> [Activity] Please output exactly the part of the records below that opens with the line containing "right eye: (198, 325)" and closes with the line containing "left ear: (298, 257)", both lines included, and nothing else.

Data items
- Opening Delimiter -

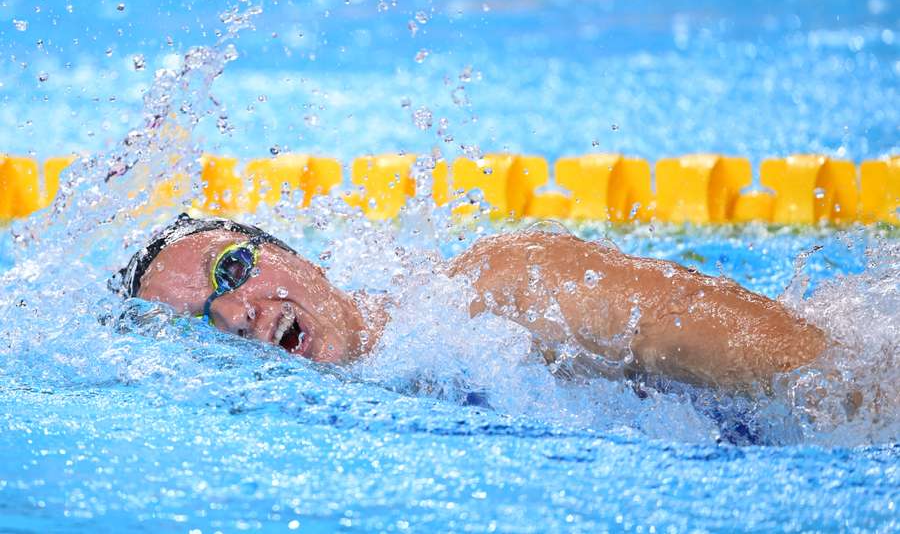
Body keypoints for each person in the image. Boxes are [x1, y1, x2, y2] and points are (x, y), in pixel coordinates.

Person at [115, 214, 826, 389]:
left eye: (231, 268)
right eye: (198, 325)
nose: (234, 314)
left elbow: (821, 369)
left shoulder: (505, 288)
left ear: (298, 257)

- Closing Delimiter -
- Opening Delimiter -

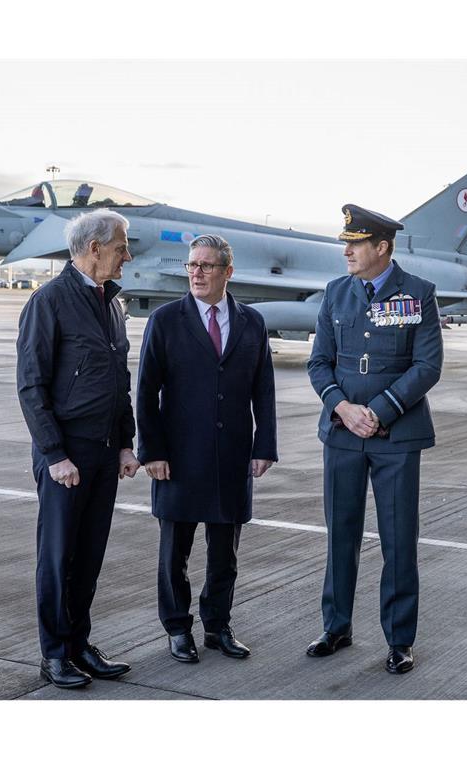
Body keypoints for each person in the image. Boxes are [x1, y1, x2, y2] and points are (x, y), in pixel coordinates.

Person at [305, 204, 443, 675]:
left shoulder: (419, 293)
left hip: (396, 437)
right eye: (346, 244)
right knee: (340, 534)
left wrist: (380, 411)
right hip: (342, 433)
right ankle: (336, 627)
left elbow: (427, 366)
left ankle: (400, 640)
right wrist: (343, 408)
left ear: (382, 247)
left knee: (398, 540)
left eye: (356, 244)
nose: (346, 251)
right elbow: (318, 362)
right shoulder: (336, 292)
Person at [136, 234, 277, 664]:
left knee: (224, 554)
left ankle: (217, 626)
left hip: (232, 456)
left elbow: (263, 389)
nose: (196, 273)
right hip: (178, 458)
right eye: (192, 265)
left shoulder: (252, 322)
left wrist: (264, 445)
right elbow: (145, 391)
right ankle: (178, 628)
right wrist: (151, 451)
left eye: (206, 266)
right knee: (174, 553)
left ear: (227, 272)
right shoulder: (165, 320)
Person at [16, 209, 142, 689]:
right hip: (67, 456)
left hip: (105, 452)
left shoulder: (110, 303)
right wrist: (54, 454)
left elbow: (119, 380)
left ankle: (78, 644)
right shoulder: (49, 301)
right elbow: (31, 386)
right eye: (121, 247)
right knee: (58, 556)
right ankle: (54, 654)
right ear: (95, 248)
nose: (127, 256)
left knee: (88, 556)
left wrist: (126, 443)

- Closing Delimiter -

> [Worked solution]
right eye: (198, 325)
nose: (234, 314)
left elbow: (821, 369)
left shoulder: (505, 288)
left ear: (298, 257)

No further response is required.